═════ EXCERPT

ASR (GRAS 45C) reports the HD 600 tracks its neutral reference through the mids; DIY-Audio-Heaven notes a mild 1–2 dB lift between 3–7 kHz that lands on the upper mids/lower treble.

Treble

Contested · 7 src

The defining HD 600 debate. Sources split on the measured ~3–6 kHz presence lift plus a gently rolled top octave: most hear it as smooth, well-calibrated and non-fatiguing — the 'Sennheiser veil' declared a myth — while a real minority hears the presence region as bright, etchy or 'shouty' on bright recordings.

Measured

DIY-Audio-Heaven measures a 1–2 dB lift between 3–7 kHz that gives 'a very slight extra edge in presence' versus the HD 650, over a top octave that rolls off gently; ASR reads the HD 600 as essentially identical to the HD 650 within the vagaries of headphone measurement.

⚠ vs. listeners — The camps aren't disputing a fact — 'smooth/well-calibrated' and 'bright/etchy/shouty' are opposite valences on the same measured presence lift, and it shifts with pad wear, recording and ears.

Where it splits
Smooth, well-calibrated and non-fatiguing — the fabled 'veil' is a myth on the HD 600.58%

I really think the "Sennheiser Veil" myth with these cans is mostly the result of being compared to the many overly-bright headphones in this category (Grado, Audio Technica, AKG).

Tyll Hertsens, InnerFidelity (Stereophile)
A mild presence lift that reads as bright/etchy and can get 'shouty' on some recordings.42%

Be aware that bad recordings can make the 600s sound a bit shouty and in your face.

Stuart Charles, Home Studio Basics

Tonality

Moderate · 8 src

The core identity: neutral, flat and uncolored — the reference tuning of the family, without the HD 650's warmth hump, so it reads a touch brighter. A minority hears a mild warmth, but 'neutral reference' is the near-universal verdict.

I find the HD600 to be very close to neutral, with a coherence from the bass up to the treble.

Headphonesty

Some call it the most uncolored headphone, being that it's extremely flat.

Stuart Charles, Home Studio Basics
Measured

DIY-Audio-Heaven: 'exceptionally flat from 30 Hz to (at least) 20 kHz ±3 dB,' with the 30–500 Hz warmth hump the HD 650 shows kept flat here — which is why it sounds relatively brighter.

Bass

Moderate · 8 src

Agreement on the fact — the sub-bass rolls off below ~40–80 Hz and mid-bass is kept clean and flat rather than warm — but a preference split on the result: tight, articulate and 'enough' to some, light and short on slam to others. A mid-bass-neutral headphone, not a bass one.

══════════
═════ DATA

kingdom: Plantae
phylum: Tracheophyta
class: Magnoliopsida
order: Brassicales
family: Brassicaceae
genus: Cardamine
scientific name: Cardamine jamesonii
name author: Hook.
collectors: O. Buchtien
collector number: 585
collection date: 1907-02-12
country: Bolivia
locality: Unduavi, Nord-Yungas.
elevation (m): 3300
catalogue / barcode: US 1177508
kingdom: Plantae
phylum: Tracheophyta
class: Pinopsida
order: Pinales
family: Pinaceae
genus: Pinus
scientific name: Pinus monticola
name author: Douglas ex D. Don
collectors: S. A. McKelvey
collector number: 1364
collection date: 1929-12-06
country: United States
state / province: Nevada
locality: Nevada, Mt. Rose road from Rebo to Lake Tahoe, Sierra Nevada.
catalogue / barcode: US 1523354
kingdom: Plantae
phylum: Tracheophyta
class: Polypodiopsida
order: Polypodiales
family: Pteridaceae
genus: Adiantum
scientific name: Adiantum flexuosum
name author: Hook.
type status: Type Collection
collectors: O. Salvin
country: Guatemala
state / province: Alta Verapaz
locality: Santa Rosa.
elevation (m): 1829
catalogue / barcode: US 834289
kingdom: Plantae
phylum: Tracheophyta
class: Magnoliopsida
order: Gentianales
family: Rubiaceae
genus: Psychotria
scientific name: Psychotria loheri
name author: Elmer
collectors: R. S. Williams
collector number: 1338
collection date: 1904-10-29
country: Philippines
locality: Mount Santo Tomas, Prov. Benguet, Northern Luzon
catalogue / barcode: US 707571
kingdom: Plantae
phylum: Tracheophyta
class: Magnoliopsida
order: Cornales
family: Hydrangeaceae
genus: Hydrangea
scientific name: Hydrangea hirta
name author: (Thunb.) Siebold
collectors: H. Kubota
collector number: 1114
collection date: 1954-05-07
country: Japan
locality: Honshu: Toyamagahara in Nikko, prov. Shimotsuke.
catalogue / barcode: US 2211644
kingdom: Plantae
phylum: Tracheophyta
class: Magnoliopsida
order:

══════════

_TASK 1:_
Answer these questions from the HD 600 excerpt:
(a) Between which frequencies does DIY-Audio-Heaven measure a 1–2 dB lift?
(b) What share is given for the view that the treble is smooth, well-calibrated and non-fatiguing?
(c) Over what range does DIY-Audio-Heaven call the HD 600 exceptionally flat within ±3 dB?
_TASK 2:_ Continue the HD 600 excerpt from its last sentence in the Bass section.

_WRITTEN ANSWER 1:_
(a) Between 3 and 7 kHz.
(b) 58%.
(c) From 30 Hz to (at least) 20 kHz.

_WRITTEN ANSWER 2:_
There is a light, but still present midbass bump around 100 Hz followed by a progressive roll off below 80 Hz.

Headphonesty

It rolls off below 40Hz, but still doesn't sound anemic or bass light

Stuart Charles, Home Studio Basics
Measured

DIY-Audio-Heaven: rolls off below ~40 Hz and 'basically only lacks bass extension'; the 30–500 Hz region is flat (no HD 650-style warmth hump), so mid-bass stays tight rather than bloomy.

Soundstage

Moderate · 6 src

A clear weak point and a rare point of broad agreement: consistently heard as intimate and narrow — focused in the head rather than the wide, airy stage open-backs are known for. A few hear it open up with strong amplification.

you absolutely shouldn't purchase these for gaming as the Soundstage is rather poor.

Stuart Charles, Home Studio Basics

The 650 is more refined and I feel this shows in its superior staging ability vs the 600.

java_flavored_tea (r/headphones)

Imaging

Moderate · 5 src

Praised well beyond the modest stage: sharp separation and placement are a genuine strength, one of the traits that keeps it a studio reference.

The instrument separation is nothing short of exemplary.

Stuart Charles, Home Studio Basics

Detail

Moderate · 6 src

Revealing and reference-grade for the price — it lays the whole recording bare — though the gently rolled top octave costs a little air, and modern planars out-resolve it.

You are now able to hear almost everything that went into the recording, good or bad.

Stuart Charles, Home Studio Basics

it's a very revealing recording that you can hear details in the instruments and background noises that simply wash away on less than stellar equipment.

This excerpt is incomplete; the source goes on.